The most important sphingolipids of keratinocytes are glucocylceramides (GlcCers) and ceramides containing a board range of FA species.

They form a template on the surface of corneocytes to organize the extracellular lipid layers as a barrier in the interstices of the SC. Ceramides with ULC-FAs (Ultra long chain – FAs) are major components of the barrier, the extracellular multilamellar lipid layer of the SC, but not of cellular membranes.

dry skin condition

Pathological skin disorders

A number of skin pathologies directly cause structural alterations in the SC resulting in the loss of barrier function. In this respect, the most cited skin pathologies are psoriasis, atopics dermatitis, some form of ichthyosis and severe xerosis.

Xerosis, Atopy and Lipids: Epidermal Lipid Status

Dry skin is characterized as a deficiency in stratum corneum ceramides, often correlated to an impaired barrier function. Deficiencies are mostly observed in 6-OH-4-sphingonine and phytosphingosin containing ceramides, which are in majority in human stratum corneum.

In dry skin, the total bound ceramides are deficient of about 30%. All major classes of bound ceramides (CER A;B and Phyto) show identical deficiency and more specifically CER B.

Atopic dermatitis, which is one of most common form of chronic eczema, is characterized by dry skin high frequency of bacterial infection, hyper-responsiveness to environmental stimuli and increased incidence of irritant contact dermatitis.

In atopic dermatitis be accompanied by alternations in the epidermal barrier function including reduced water content and an augmentation in transepidermal water loss (TEWL).

Ceramides have been shown to reduce in atopic dermatitis and ceramides metabolism abnormalities are through to be etiological factor for dry and barrier disrupted skin.


Ichthyosis comprises a wide group of inherited and acquired ‘retention hyperkeratosis’ characterized by thickened and scaly stratum corneum. Although the stratum corneum lipid profiles in ichthyosis patients have not been fully determined, reduced levels of sphingosine have been found in these patients.


Psoriasis is a hyper proliferative disease of the epidermis characterized by abnormal epidermal maturation leading to an incomplete process of differentiation with a consequently defective skin barrier function.
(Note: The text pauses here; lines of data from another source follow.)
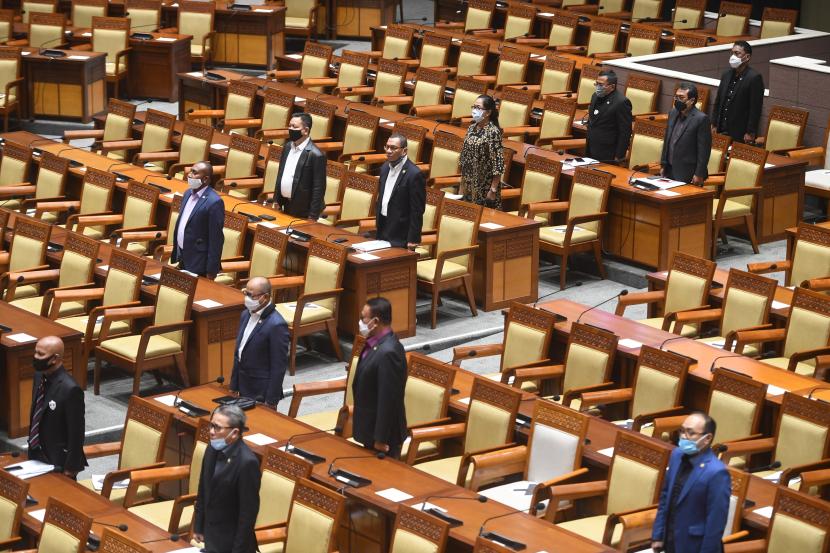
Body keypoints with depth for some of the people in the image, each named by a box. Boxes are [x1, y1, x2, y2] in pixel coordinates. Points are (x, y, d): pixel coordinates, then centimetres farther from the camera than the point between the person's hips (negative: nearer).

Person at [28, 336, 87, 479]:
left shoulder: (70, 389, -25)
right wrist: (31, 450, 16)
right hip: (36, 456, 8)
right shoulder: (39, 376, 0)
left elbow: (76, 433, -20)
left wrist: (71, 467, -16)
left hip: (57, 462, -8)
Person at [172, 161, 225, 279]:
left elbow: (216, 240, -18)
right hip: (182, 257, 8)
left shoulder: (214, 202, -19)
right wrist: (175, 255, 16)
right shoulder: (188, 193, 7)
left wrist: (211, 271, -17)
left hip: (198, 263, -8)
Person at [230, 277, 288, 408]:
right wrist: (234, 386, 14)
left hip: (262, 392, -7)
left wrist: (271, 401, -16)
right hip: (244, 388, 7)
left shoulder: (276, 325, -20)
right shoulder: (246, 315, 5)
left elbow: (279, 366, -18)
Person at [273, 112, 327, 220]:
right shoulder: (288, 147, 4)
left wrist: (313, 217, -16)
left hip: (302, 212, -7)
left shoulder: (316, 155, -18)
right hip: (285, 206, 7)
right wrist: (276, 200, 12)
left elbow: (318, 189, -17)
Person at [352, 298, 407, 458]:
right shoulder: (377, 343, 4)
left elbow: (388, 399, -25)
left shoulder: (387, 352, -27)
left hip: (383, 433, -9)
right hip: (371, 427, 9)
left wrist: (381, 439, -21)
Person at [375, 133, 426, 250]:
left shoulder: (414, 174, -17)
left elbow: (417, 211, -16)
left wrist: (413, 239, -17)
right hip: (383, 231, 7)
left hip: (401, 236, -7)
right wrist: (378, 225, 16)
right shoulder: (385, 168, 7)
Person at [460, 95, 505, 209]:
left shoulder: (493, 132, -16)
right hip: (469, 187, 7)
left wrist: (493, 190, -18)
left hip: (485, 189, -7)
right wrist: (463, 185, 13)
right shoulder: (471, 128, 6)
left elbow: (498, 162, -17)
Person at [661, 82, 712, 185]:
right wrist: (663, 165, 15)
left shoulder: (701, 119, -13)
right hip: (669, 171, 6)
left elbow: (704, 149, -13)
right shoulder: (673, 113, 8)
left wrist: (699, 174, -14)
These morphological findings are consistent with the biochemical studies that show a decrease in relative free fatty acid content and a different pattern in ceramide distribution in psoriatic plaques compared with normal control skin. In psoriatic skin, the phytosphingosine-carrying ceramides Cer 3 (NP) and cer 7 (AP) show a statistically significant decrease versus normal stratum corneum.

Dietary Glyceryl ceramides and epidermal lipid barrier

Delivering ceramides to epidermis through oral route is emerging as promising therapeutic option. Evidence is being accumulated depicting the probable mode of action and possible therapeutic benefits beside reducing the TEWL.

Improvement in lipid content

Studies conducted on orel GlcCer have shown that orally administrated GlcCer is absorbed in lymphatic circulation. Radiolabelled study reported on ceramides, notes that after oral consumption of ceramides the sphingoid base could reach epidermis within 24 hrs. Various reports show that oral GlcCer can help boost barrier function by increasing lipid contents in the epidermis.

Effect on tight junctions

1 Tight junctions present in the granular layer are important for barrier function as they control paracellular permeability. TJ components include claudin, occluding, and junction adhesion molecules (JAMs) and junction proteins zolula occludent-1.

2 Sphinogisine and phytosphingsine metabolites of GlcCer have shown to increase the expression of claudin-1 in mice model. Increase in the claudin-1 expression may be directly linked to the recovery of the tight junctions which are compromised in AD or with exposure to UV radiation.


Overwhelming evidence is available depicting role of compromised skin barrier in pathogenesis of inflammatory skin conditions. Promising evidence exists showing potential benefits offered by oral GlcCer such as HLE inhibition, improvement in tight junctions and increased expression of ceramides synthase. However, more studies are required to further substantiate the clinical efficacy of oral GlcCers.